The disappearance is not totally unusual, but not being able to locate the ship is something else all together…especially in the year 2001. If a ship sinks, someone knows just about where to look, and with satellite coverage, someone will spot a ship that didn’t sink. And this was not small boat. The Sam Ratulangi is a huge cargo ship that is 580 feet long…not something that could be easily missed in the ocean. Nevertheless, for 9 years, there was no sign of the Sam Ratulangi. Most people assumed that the ship sank back in 2001, and gave up hope of ever finding it again.

People who love the beach, know that you often find things that have washed up on shore, but no one expected a 580 foot ship to suddenly show up within sight of the beach…bottles, driftwood, even parts of a ship wreck or plane crash, but not the whole ship, and definitely not after 9 years. Nevertheless, there it was just a couple of miles off the coast of a village in Myanmar. The ship was empty, both of cargo and of crew. It is unknown exactly what happened to the crew. The ship is enormous, and it’s pretty hard to imagine someone not seeing this drifting out on the ocean, so why had it reappeared? It was visible from the shore, but someone had to be brave enough to go onboard to check it out. The ship was seized by the Myanmar navy, until more information could be found.

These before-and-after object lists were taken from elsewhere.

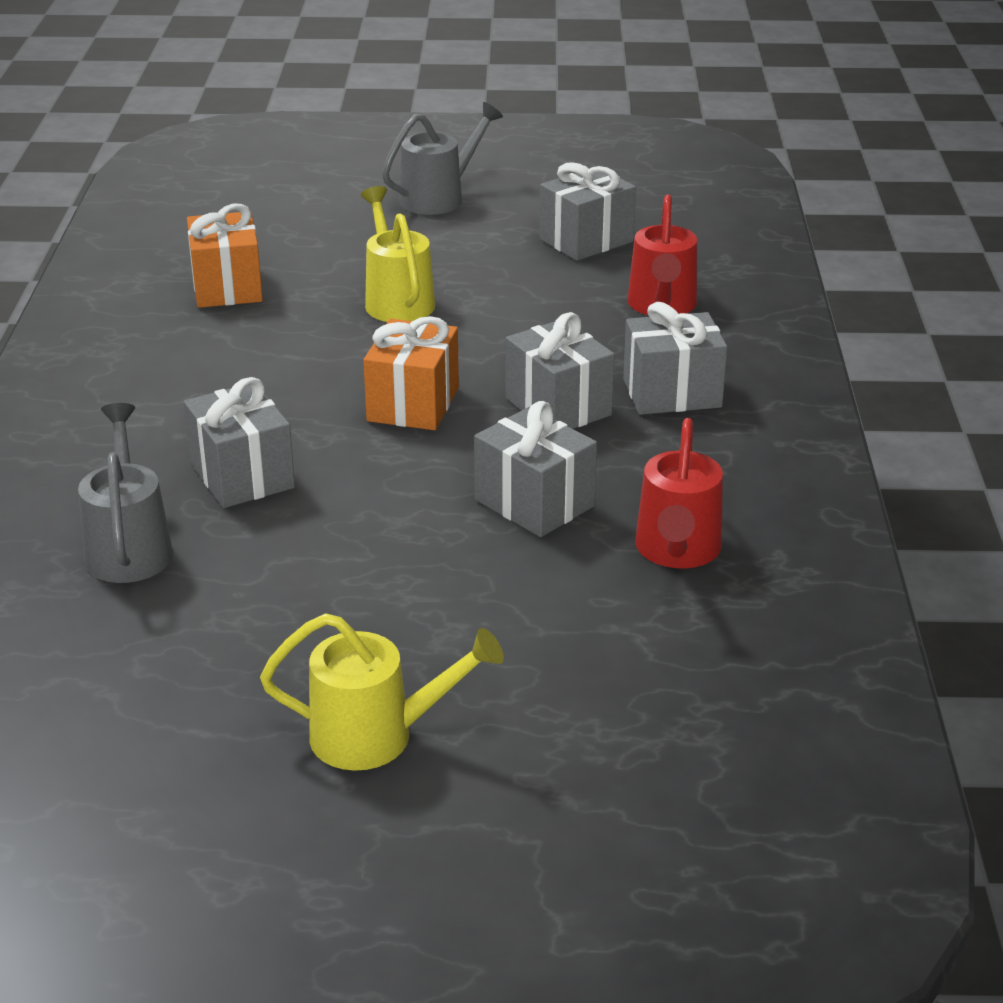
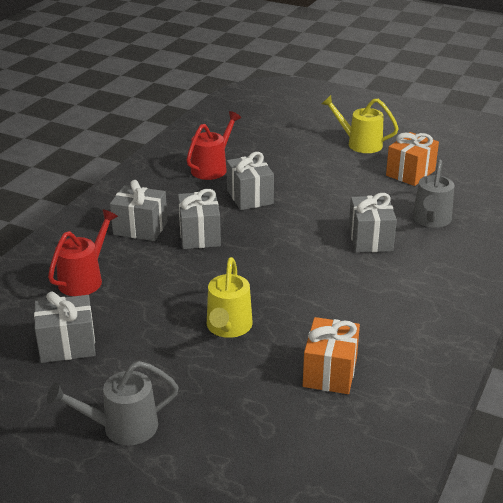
camera: 155 degrees left, 0 degrees up
(413, 404) = (268, 255): orange gift -> orange gift (410, 173)

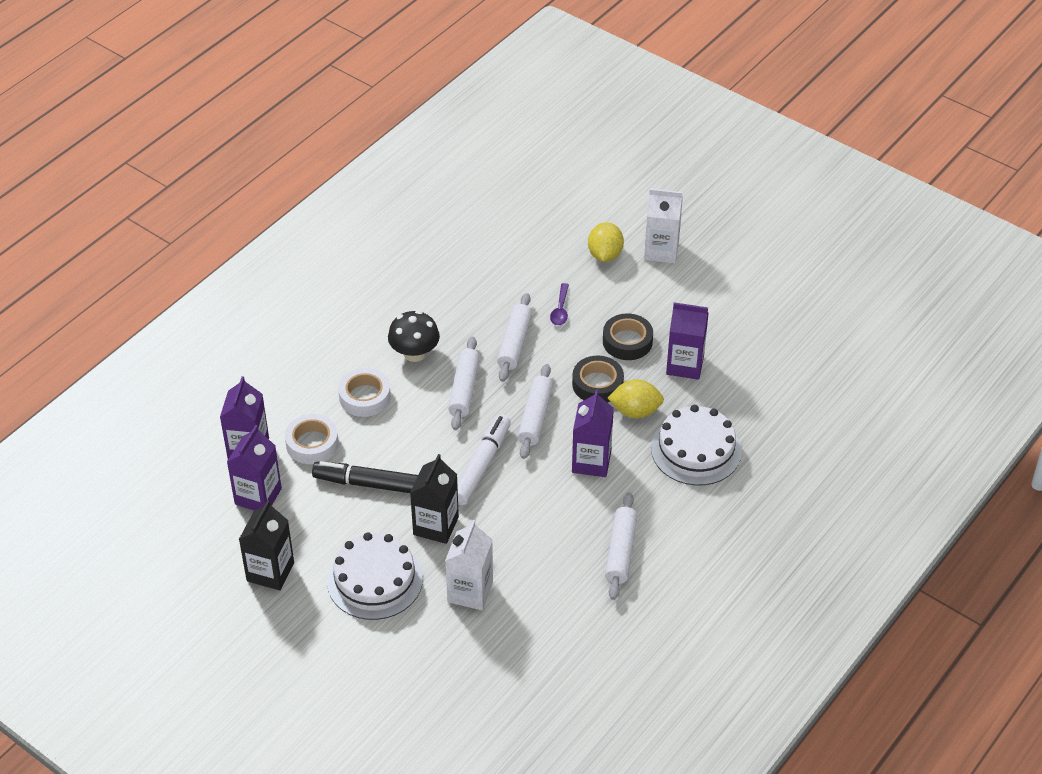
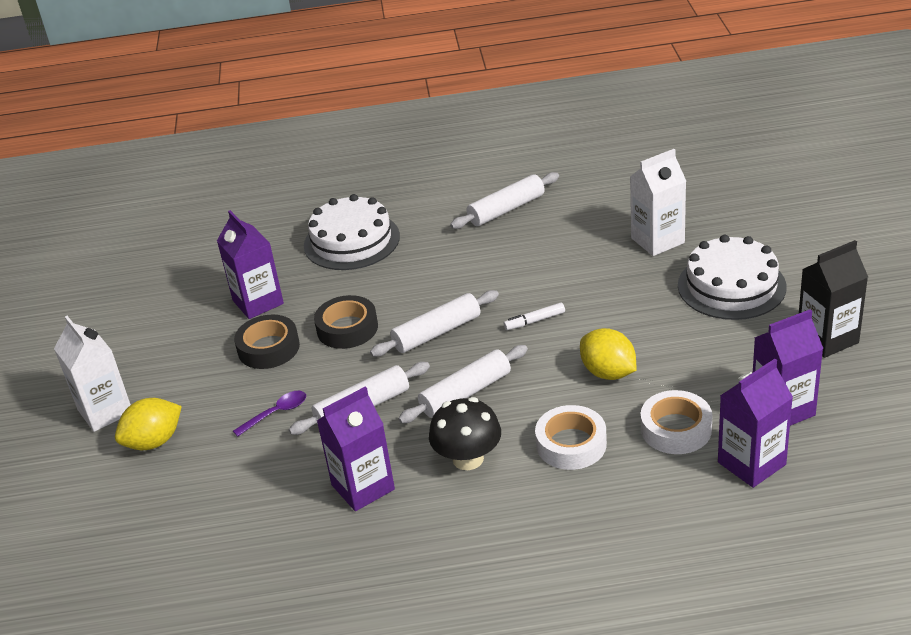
camera: 130 degrees left, 10 degrees down
(369, 484) = (655, 360): black marker -> none
(436, 526) = (632, 297): black carton -> none
(481, 465) = (534, 321): white marker -> white marker, size x0.48
(591, 462) = (441, 275): purple carton -> purple carton (363, 487)
(635, 411) = (351, 291): yellow lemon -> yellow lemon (608, 373)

The appearance of the Sam Ratulangi was a mystery, but soon there was a clue that could lead to solving it. Radar had shown there were two ships suspiciously sailing in their waters in the preceding days. They presumed the huge ghost ship was one, but where was the other? The Navy tracked down a small tugboat called Independence, and found out that it had been transporting the huge cargo ship. After questioning the 13 crew members of the Independence, it was confirmed they had been hauling the Sam Ratulangi, but had it had been cut loose following some severe weather on the sea. They claimed they were planning on dragging the ship to Bangladesh where they would sell it to ship breakers where the vessel would be stripped down, dismantled, and anything valuable would have been salvaged. Ship breaking is pretty big business these days. Modern ships are only expected to last around 25 to 30 years before they are decommissioned due to corrosion. That leaves lots of working valuable equipment onboard these ships even if the body of the ship isn’t. Shipyards allow the owners of these ships to make some money from what is otherwise an expensive hunk of metal that will soon sink to the bottom of the ocean.

Even though the Sam Ratulangi disappeared over nine years ago, this tugboat had done what no one else apparently had, and found it in the middle of the ocean. Not willing to let this colossal ship drift around aimlessly any longer, the crew of the Independence hooked their tugboat to the Sam Ratulangi and began hauling it toward Bangladesh. So, while the mystery of how the Sam Ratulangi had disappeared, and how it avoided detection for nine years, as well as what happened to it cargo and crew, will likely never be known, the mystery of how it ended up of the Myanmar shore was solved.